先天性心疾患をもつ生物学者が命について考える。

エバーちゃん

 おいらの祖母が亡くなったのは、20年以上も前のことだ。おいらは、祖母が大好きだった。母方の祖母は、母が小さい時に亡くなっているから、ここでいう祖母とは父方の祖母のことである。

 おいらは、常に死を身近に感じながら生きているようなところがあるので、死に対してさほど恐怖はない。でもそれは、心のどこかで死んだらもしかしたらまた大好きな祖母に会えるかもしれない、という安心感からくるような気もするのだ。

 祖母とはおいらが小学校に上がる前までは、一緒に暮らしていた。小学校に上がる時、両親と姉とおいらが団地に住み、祖母が一人別の家に住むようになった。祖母の家は最寄り駅は同じだが、駅の反対側にあり、そうしょっちゅう行ける距離ではなくなった。だから、夏休みなどの休みの時に、おいらは一人で祖母の家に遊びに行って、何泊かお泊まりした。祖母に会えるのは、本当に嬉しかった。

 そのころの祖母は、和文タイプライターという大きな機械を家に置いて、仕事をしていた。子供だったから特に何も気にならなかったが、今思い出すととんでもない機械だった。何千字も並んだ文字盤から、一文字ずつ文字のタイプ(ハンコのような金属の型)を探し出し、ロールに巻いた紙にタイピングしていくのである。文字盤は文字の大きさやフォントによって違うため、専用の作業机の引き出しの中に、何枚もの文字盤が収納されていた。つまり、祖母の家には文字のタイプが何万個とあり、祖母はそれを全て覚えて、原稿に応じて使い分けていたのだった。

 おいらが泊まりに行った時も、祖母は仕事をしている時もあった。おそらく、締め切りが迫り立て込んでいたのだろう。それなのに、おいらが遊びに来ても全く嫌な顔せず、一緒に遊んでくれたり、お出かけしてくれたりしてくれた。
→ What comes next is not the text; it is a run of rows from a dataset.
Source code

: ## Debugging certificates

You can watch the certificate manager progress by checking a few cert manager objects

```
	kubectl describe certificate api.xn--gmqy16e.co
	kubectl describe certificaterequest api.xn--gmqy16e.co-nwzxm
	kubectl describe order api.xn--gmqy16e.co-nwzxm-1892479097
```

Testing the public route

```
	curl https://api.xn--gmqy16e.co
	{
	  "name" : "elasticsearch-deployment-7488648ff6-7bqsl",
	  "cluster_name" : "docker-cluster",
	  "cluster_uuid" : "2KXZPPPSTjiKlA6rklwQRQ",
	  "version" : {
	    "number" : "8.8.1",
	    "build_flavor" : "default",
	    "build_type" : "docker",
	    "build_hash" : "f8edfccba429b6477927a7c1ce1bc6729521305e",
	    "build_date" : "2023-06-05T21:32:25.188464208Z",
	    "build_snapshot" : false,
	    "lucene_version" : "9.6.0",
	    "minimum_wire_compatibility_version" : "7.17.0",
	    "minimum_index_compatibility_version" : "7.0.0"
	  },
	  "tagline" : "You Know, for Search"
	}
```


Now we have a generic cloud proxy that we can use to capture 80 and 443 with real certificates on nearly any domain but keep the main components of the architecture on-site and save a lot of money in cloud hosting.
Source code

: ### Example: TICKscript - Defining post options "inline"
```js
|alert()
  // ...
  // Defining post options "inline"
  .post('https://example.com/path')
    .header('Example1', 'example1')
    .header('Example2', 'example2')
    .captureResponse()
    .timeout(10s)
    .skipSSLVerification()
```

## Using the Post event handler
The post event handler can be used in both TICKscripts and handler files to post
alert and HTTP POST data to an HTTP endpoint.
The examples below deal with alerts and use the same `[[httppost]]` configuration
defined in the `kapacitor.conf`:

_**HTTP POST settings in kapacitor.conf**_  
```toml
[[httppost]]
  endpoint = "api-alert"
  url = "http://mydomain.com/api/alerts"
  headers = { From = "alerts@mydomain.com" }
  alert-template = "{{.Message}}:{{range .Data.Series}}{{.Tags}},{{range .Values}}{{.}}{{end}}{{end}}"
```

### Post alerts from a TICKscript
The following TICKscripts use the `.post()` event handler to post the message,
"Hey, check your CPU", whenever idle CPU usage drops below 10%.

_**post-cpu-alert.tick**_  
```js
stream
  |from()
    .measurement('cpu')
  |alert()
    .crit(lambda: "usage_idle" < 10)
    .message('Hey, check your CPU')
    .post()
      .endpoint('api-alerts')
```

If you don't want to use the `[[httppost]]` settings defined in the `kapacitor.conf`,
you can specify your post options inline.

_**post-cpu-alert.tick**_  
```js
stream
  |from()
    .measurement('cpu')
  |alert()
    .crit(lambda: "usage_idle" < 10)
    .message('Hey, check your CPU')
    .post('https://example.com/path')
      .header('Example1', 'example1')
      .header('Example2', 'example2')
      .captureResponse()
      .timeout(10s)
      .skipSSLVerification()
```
たまに、おいらがタイプライターの文字を文字盤から取り出してしまったり、盤の別の位置に動かしてしまうこともあった。それでも、祖母はおいらを怒ったりしなかった。

 おいらが中学になる少し前、昭和が終わろうとする頃、両親が家を買い、再び祖母と一緒に暮らすことになった。と言っても玄関から全て別々の完全分離型の2世帯住宅だった。それでもおいらは、毎日祖母と会えるようになったことがすごく嬉しかった。実際、学校が終わるとほぼ毎日、祖母の部屋に行って、祖母と一緒に宿題をやったり、テレビを見たり、祖母が趣味でやっていた絵手紙を書いたりした。

 2世帯住宅になってからも、祖母はしばらくはタイプライターを使って仕事をしていた。でもある時からパソコンを使った仕事に変わり、パソコンの仕事も短期間でやらなくなっていた。そのため、使わなくなったパソコンで、おいらがゲームをしていた。

 2世帯住宅にすみ始めてまもなく、おいらの家庭は崩壊し始め、両親は離婚に向けて毎日争っていた。そのせいか、2世帯住宅の記憶は、意図的に消去したかのように、記憶が薄れてしまっている。だから、祖母や母や父や姉が、あの頃どんなふうに普段過ごしていたのか、ほとんど覚えていないのだ。ただ、時々家の雰囲気が悪くなってくると、夜に祖母の部屋に遊びに行って、祖母と一緒にテレビを見たりして暗い雰囲気から逃避していた。そして、おいらが大学に入る少し前だろうか。祖母は、おじさん(祖母にとっての長男)の家に引っ越していった。

 大学に入ってからは、おいらは一人暮らしを始めたため、祖母とも家族とも中々会わなくなった。祖母と最後に長い時間一緒に過ごしたのは、おじさんが企画してくれた阿蘇旅行だった。おじさんと祖母と、おいらと姉の4人だけの、ゆったりとした幸せな時間だった。

 おいらが大学院生のとき、祖母危篤の連絡があった。その晩は一睡もできず、祖母の棺に入れるための絵手紙を書いた。祖母は、風呂の湯船につかりながら、脳の血管が切れて眠るように亡くなったらしい。連絡が来た翌日、おじさんの家にいき、親戚一同で祖母にお別れをした。

 祖母の死後、親から生前の祖母について話を聞き、晩年の祖母はとても寂しい思いをしていたことを知った。2世帯住宅の頃は、おいらの家族だけで外食や旅行に出かけたりすることもあり、祖母は出かけていることすら知らされずにいたこともあったらしい。おじさんの家に引っ越してからも、祖母一人で過ごす夜が多く、一人でコンビニ弁当を食べていたようだった。亡くなった晩も一人で家にいて、風呂に入っていた。

 祖母は、おいらにまさに無償の愛で接してくれた。おいらが何をやっても起こらず、おいらを常に心配してくれて、おいらといつも遊んでくれた。おいらが入院した時も、何度も付き添いで病院に泊まってくれた。でもおいらは祖母に甘えるばかりで、祖母を気遣ったり心配してこなかった。晩年の祖母の寂しさを全く気づいてあげられなかった。小さい時も、祖母の仕事の苦労をまるで理解せず、自分勝手にお泊まりに行ったり、和文タイプライターにいたずらしたり、と邪魔してばかりだった。

 でも、もし死後祖母と再び出会えたとしても、おいらは祖母に謝りたいわけではない。むしろ、やっぱりまた遊びたい。祖母の前では、いつも嬉しくて幸せな気持ちでいたいのだ。そして、多分面と向かっては言えないだろうけど、おいらが子供の頃全く寂しい思いをせずにいられたのは、祖母ことエバーちゃんがいてくれたおかげだと伝えたい。